The lines to copy from the data below are those that hold the string "wise".
BEGIN RECORDS TO PROCESS
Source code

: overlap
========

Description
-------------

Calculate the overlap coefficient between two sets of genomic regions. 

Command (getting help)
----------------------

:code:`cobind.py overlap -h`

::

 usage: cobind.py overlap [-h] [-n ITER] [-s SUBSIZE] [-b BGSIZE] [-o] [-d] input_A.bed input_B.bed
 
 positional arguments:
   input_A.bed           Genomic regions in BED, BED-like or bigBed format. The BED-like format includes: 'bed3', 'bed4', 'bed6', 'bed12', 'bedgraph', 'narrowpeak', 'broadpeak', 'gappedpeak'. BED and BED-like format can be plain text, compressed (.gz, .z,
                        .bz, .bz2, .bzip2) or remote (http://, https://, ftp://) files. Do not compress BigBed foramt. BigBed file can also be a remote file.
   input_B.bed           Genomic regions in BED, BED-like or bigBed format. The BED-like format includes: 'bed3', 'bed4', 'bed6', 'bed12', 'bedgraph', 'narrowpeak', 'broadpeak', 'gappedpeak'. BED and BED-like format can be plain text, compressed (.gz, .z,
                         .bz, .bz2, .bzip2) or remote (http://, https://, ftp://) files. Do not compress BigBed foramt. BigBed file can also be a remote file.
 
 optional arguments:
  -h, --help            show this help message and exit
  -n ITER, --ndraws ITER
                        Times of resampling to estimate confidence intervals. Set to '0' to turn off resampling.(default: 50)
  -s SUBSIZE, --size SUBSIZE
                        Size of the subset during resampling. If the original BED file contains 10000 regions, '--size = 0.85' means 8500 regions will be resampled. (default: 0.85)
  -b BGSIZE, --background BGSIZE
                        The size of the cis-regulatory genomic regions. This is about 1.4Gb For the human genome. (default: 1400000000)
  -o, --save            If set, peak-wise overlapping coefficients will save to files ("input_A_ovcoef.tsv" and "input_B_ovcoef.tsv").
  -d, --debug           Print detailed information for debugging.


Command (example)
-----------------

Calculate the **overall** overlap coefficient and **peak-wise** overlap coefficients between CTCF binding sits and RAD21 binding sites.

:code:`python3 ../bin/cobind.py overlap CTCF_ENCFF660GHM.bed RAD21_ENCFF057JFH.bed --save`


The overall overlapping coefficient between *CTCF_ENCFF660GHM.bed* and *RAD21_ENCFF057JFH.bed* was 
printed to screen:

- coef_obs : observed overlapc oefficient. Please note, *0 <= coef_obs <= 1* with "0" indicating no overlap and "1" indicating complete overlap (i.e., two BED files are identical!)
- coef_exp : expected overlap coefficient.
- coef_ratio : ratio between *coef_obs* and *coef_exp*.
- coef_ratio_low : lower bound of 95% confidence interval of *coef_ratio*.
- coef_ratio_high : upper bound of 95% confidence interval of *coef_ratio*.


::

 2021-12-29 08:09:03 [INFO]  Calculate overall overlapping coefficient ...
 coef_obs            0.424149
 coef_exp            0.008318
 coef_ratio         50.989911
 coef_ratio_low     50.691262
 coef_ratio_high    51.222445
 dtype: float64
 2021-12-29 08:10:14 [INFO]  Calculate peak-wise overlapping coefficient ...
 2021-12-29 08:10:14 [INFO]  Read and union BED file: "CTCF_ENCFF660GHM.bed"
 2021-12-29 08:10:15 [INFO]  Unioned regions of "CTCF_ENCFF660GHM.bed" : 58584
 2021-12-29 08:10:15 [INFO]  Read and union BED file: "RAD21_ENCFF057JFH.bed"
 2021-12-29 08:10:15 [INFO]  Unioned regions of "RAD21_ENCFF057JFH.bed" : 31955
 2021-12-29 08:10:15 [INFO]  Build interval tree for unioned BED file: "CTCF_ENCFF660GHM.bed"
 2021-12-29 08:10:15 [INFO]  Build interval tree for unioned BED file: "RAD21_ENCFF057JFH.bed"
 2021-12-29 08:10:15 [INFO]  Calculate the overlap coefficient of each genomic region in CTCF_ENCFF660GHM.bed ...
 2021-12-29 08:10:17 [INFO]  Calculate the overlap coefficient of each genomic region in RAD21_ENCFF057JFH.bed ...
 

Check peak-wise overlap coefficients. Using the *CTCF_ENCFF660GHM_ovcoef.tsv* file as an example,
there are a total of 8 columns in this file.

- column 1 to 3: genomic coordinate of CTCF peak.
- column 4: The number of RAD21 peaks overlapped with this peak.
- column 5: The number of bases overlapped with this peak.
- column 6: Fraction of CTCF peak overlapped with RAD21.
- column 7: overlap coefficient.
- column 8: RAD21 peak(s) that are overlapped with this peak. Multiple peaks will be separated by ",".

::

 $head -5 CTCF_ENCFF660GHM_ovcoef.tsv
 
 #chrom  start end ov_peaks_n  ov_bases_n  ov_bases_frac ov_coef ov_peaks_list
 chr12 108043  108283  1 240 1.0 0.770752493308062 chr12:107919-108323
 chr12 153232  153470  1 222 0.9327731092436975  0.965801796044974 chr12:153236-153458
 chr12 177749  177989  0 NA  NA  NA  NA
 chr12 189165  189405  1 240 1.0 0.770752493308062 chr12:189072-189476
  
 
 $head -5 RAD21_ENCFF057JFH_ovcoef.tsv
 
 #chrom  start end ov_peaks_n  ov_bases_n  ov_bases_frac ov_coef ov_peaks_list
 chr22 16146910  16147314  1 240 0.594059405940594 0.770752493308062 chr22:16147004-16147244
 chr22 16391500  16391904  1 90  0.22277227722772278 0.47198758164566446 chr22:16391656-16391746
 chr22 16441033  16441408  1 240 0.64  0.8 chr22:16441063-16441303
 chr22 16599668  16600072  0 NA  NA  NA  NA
END RECORDS TO PROCESS
RESULT FOR THIS EXERCISE »
  -o, --save            If set, peak-wise overlapping coefficients will save to files ("input_A_ovcoef.tsv" and "input_B_ovcoef.tsv").
Calculate the **overall** overlap coefficient and **peak-wise** overlap coefficients between CTCF binding sits and RAD21 binding sites.
 2021-12-29 08:10:14 [INFO]  Calculate peak-wise overlapping coefficient ...
Check peak-wise overlap coefficients. Using the *CTCF_ENCFF660GHM_ovcoef.tsv* file as an example,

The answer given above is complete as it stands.